* ASSIGNED TASK:
Copy each line of the records that contains the word "lookup".

* RECORDS FOR PROCESSING:
==================================================

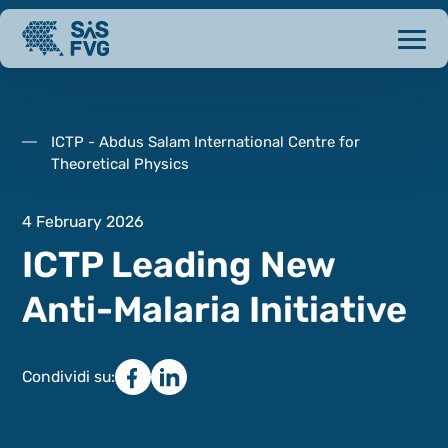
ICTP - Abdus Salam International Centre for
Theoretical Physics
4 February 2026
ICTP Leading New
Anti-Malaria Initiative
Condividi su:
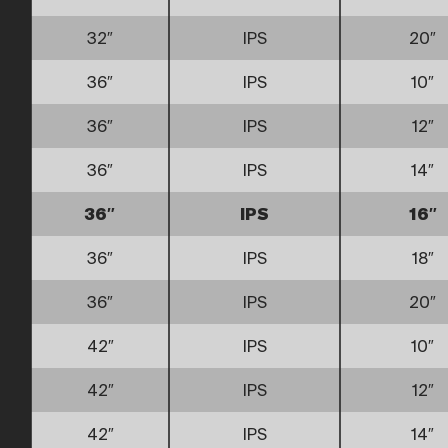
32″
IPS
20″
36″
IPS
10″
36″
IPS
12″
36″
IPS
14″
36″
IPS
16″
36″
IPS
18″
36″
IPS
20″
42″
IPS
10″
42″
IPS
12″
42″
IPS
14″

==================================================

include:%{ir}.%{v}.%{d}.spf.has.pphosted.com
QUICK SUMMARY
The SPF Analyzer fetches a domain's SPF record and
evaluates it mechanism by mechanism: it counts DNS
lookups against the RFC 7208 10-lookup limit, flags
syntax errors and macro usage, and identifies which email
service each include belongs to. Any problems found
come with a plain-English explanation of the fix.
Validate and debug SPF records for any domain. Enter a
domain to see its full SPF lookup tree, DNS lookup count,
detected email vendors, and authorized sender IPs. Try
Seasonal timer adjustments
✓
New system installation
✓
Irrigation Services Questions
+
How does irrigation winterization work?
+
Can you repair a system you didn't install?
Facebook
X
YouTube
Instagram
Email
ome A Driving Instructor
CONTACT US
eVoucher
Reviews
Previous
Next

==================================================

* ANSWER BOX:
lookups against the RFC 7208 10-lookup limit, flags
domain to see its full SPF lookup tree, DNS lookup count,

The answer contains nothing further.